WHAT YOU SHOULD DO:
Please reproduce, with no changes, the lines of the records below from the line with "Najčítanejšie články" to the line with "Podmienky inzercie", including both of those lines and nothing more.

Entries from a collection

━━━━━━

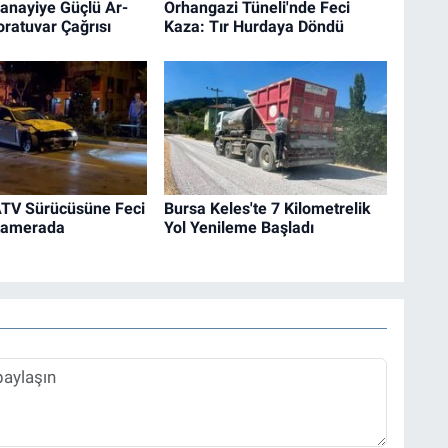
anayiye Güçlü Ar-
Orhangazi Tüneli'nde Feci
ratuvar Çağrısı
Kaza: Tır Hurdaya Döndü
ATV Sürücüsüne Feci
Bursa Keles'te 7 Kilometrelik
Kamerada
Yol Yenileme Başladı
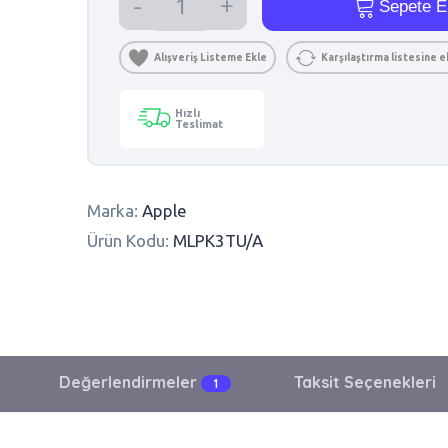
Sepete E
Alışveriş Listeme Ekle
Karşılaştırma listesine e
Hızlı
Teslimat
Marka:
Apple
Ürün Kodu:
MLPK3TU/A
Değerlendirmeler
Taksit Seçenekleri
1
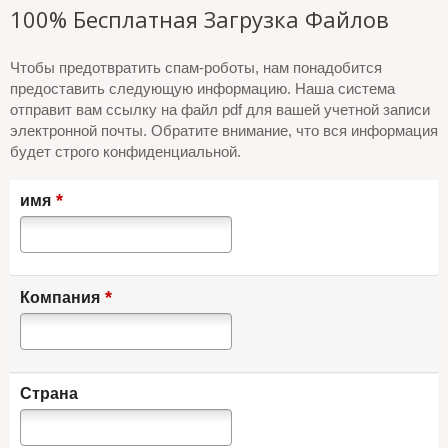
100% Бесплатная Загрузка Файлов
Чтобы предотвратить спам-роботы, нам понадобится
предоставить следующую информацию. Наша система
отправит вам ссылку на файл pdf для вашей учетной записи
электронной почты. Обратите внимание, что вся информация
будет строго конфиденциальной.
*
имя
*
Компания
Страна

━━━━━━

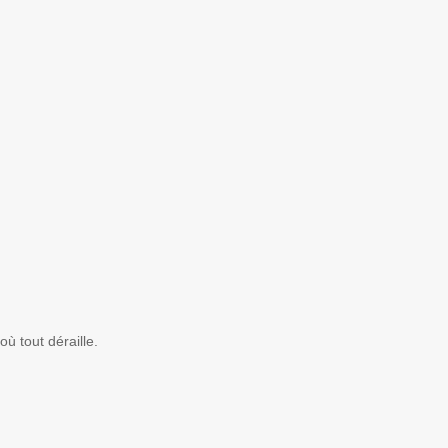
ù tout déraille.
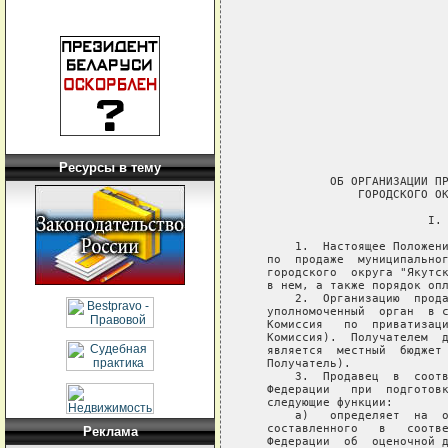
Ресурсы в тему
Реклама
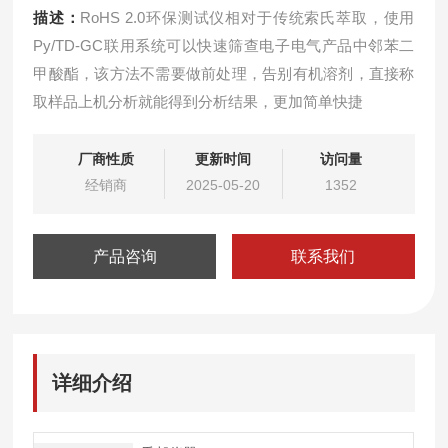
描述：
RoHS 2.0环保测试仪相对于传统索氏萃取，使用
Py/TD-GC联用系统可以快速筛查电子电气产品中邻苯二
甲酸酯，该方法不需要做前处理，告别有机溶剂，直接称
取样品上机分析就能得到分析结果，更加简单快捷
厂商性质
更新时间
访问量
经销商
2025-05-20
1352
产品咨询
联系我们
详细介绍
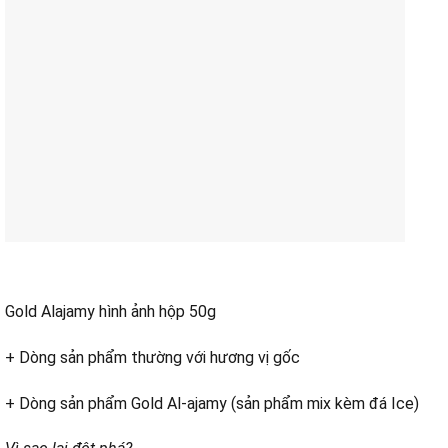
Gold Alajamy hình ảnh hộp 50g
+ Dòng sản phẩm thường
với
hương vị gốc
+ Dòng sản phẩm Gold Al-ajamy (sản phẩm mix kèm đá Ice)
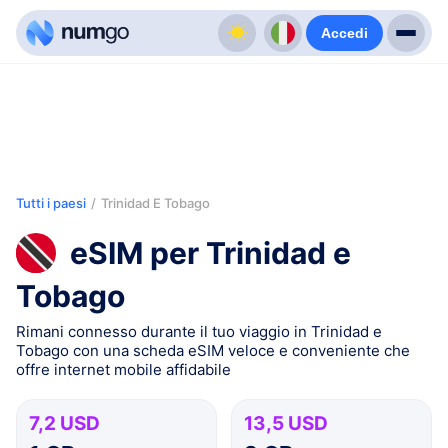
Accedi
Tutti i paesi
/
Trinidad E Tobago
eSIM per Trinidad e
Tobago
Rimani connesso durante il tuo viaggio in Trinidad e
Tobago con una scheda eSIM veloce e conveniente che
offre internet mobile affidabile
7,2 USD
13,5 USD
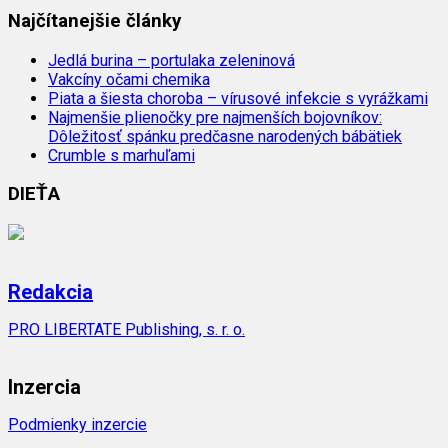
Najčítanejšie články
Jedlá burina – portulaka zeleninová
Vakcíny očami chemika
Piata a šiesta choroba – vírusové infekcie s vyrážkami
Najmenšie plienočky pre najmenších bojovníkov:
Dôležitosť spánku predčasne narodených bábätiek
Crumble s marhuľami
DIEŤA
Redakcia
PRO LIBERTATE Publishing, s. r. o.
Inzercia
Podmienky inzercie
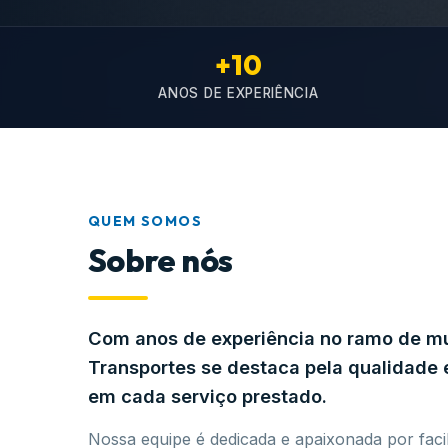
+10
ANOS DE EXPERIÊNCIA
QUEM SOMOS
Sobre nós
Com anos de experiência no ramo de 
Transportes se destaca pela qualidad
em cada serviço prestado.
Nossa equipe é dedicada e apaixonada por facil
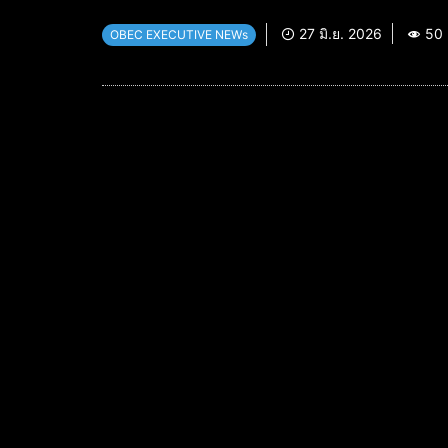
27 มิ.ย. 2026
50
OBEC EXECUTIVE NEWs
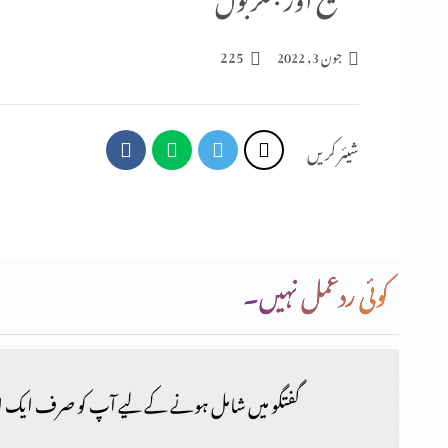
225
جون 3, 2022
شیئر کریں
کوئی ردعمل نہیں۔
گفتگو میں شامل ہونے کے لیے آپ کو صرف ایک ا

━━━━━━

COMPLETED TASK:
Najčítanejšie články
Jedlá burina – portulaka zeleninová
Vakcíny očami chemika
Piata a šiesta choroba – vírusové infekcie s vyrážkami
Najmenšie plienočky pre najmenších bojovníkov:
Dôležitosť spánku predčasne narodených bábätiek
Crumble s marhuľami
DIEŤA
Redakcia
PRO LIBERTATE Publishing, s. r. o.
Inzercia
Podmienky inzercie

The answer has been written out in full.